Let's get rid of the dot notation, as that might be causing confusion. Also, don't write things like $r (-\sin)(\theta)$. It should be written as $r(-\sin(\theta))$ or $-r\sin(\theta)$.

$x = r \cos(\theta)$
$\frac{dx}{dt} = \frac d {dt}\left(r\cos(\theta)) \right) = \frac {dr}{dt} \cos(\theta) + r \cdot \frac d {dt}\left(\cos(\theta) \right)$
Here I have used the product rule, and am getting ready to use the chain rule on the cosine factor on the right. Can you finish this off?

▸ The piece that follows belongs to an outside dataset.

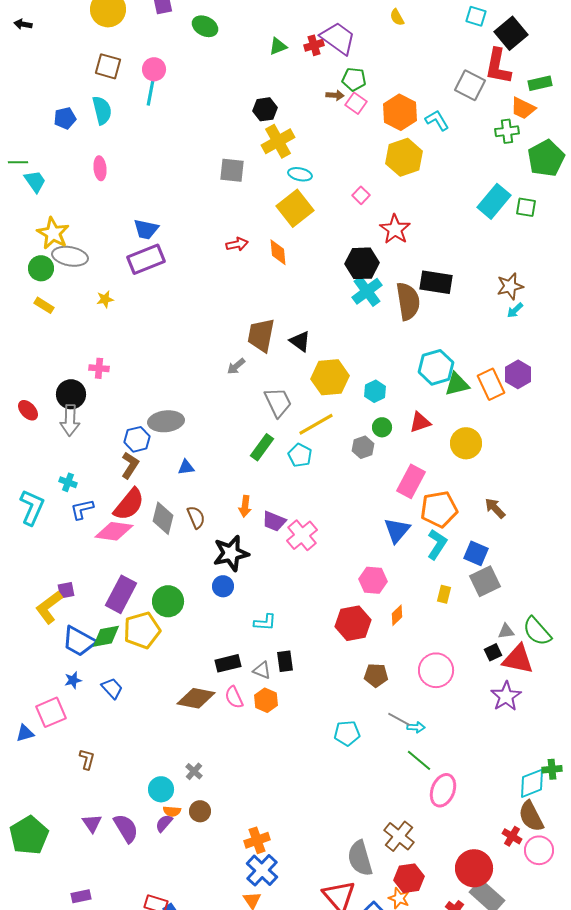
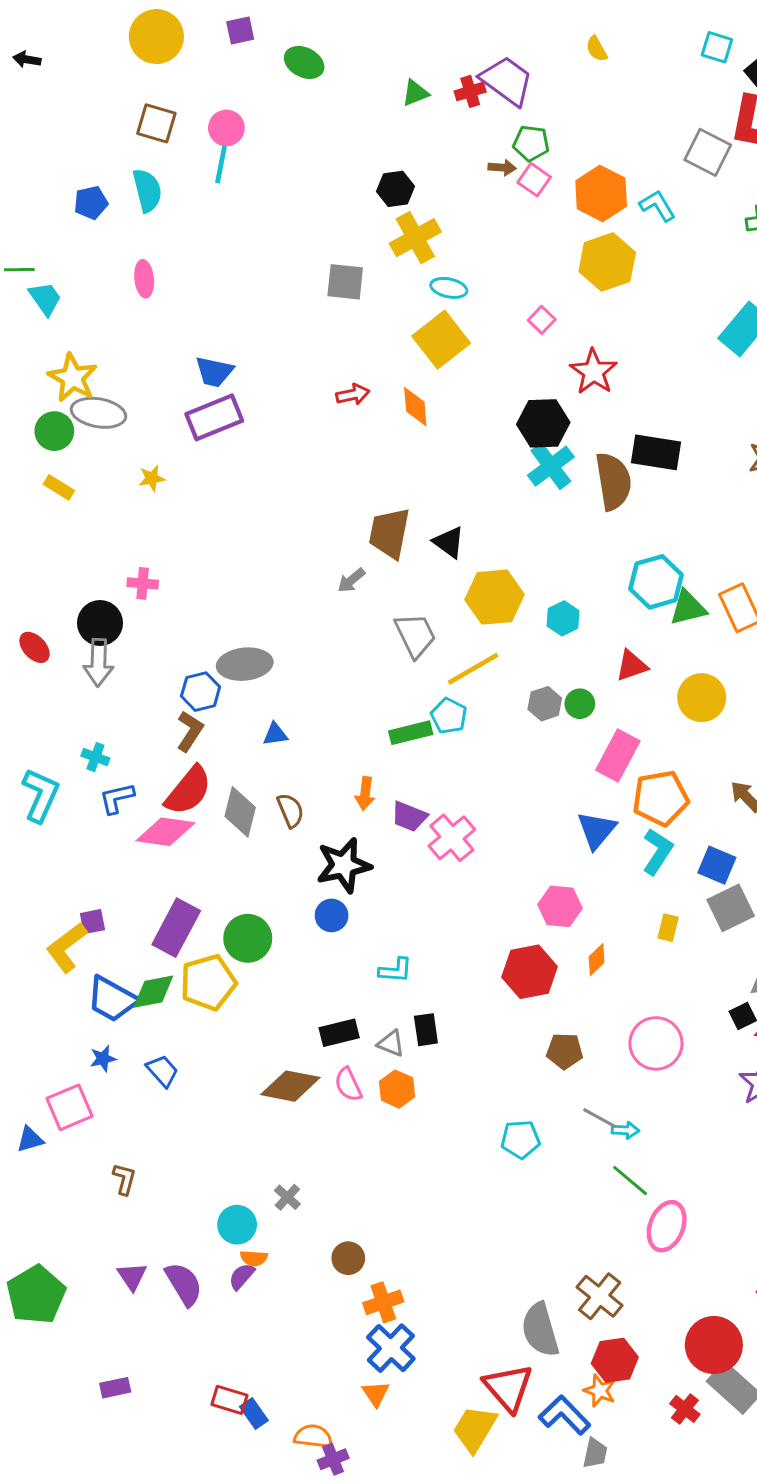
green circle: (382, 427) -> (580, 704), moved
green rectangle: (262, 447) -> (411, 733), moved, turned 40
brown circle: (200, 811) -> (348, 1258), moved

When you do, apply the same thinking to $y = r\sin(\theta)$

5. Feb 5, 2017

### jrjack

Ok, so I don't need to chain rule the 1st cosine factor, and adding the chain rule on the cosine factor on the left: $\cos(\theta) \cdot \frac{d\theta}{dt}$

gives:
$$\frac{dx}{dt} = \frac d {dt}\left(r\cos(\theta)) \right) = \frac {dr}{dt} \cos(\theta) + r \cdot \left(\cos(\theta) \cdot \frac{d\theta}{dt} \right)$$
and...
$$y=r \sin(\theta)$$
$$\frac{dy}{dt} = \frac d {dt}\left(r\sin(\theta)) \right) = \frac {dr}{dt} \sin(\theta) + r \cdot \left( \cos(\theta) \cdot \frac{d\theta}{dt} \right)$$

6. Feb 5, 2017

### Staff: Mentor

Almost.
In parentheses at the right, above, it should be $-\sin(\theta) \cdot \frac {d\theta}{dt}$

I suspect you were more focussed on the LaTeX than on the math.

The one below looks fine.

7. Feb 5, 2017

### jrjack

Ah yes, it's been 5 years since I typed anything in LaTeX either, but I wrote it correctly on my paper. Now I need a refresher on getting the second derivative of the equation.
I have:
$$\vec{r} = r \cos(\theta) \hat{i} + r \sin(\theta) \hat{j}$$
$$\vec{v} = \left( -r \dot{\theta} \sin(\theta) + \dot{r} \cos(\theta) \right)\hat{i} + \left(r \dot{\theta} \cos(\theta) + \dot{r} \sin(\theta) \right) \hat{j}$$
Differentiating term by term and taking the first part: $-r \dot{\theta} \sin(\theta)$
or $-r \frac{d\theta}{dt} \sin(\theta)$
I am not exactly sure how to apply the product rule to 3 terms???
Do I take 1st times d/dt of the second, times d/dt of the third ? plus d/dt of the 1st times the second and third variables?
$$\frac{d^2\vec{r}}{dt^2} = -\left(r \frac{d^2\theta}{dt^2} \cos(\theta) \frac{d\theta}{dt} + \frac{dr}{dt} \sin(\theta) \frac{d\theta}{dt} \right)$$

8. Feb 5, 2017

### jrjack

A few Multiple function product rule refresher videos later...
I believe the 1st term should go from:
$$-r \frac{d\theta}{dt} \sin(\theta)$$
to:
$$- \left( \frac{dr}{dt} \frac{d\theta}{dt} \sin(\theta) + r \frac{d}{dt}(\frac{d\theta}{dt} \sin (\theta)) \right)$$
$$- \left( \frac{dr}{dt} \frac{d\theta}{dt} \sin(\theta) + r ((\frac{d\theta}{dt})^2 \cos(\theta) + \frac{d^2\theta}{dt^2} \sin(\theta) \right)$$

3 terms left to go...if my thought process is correct on this 1st term.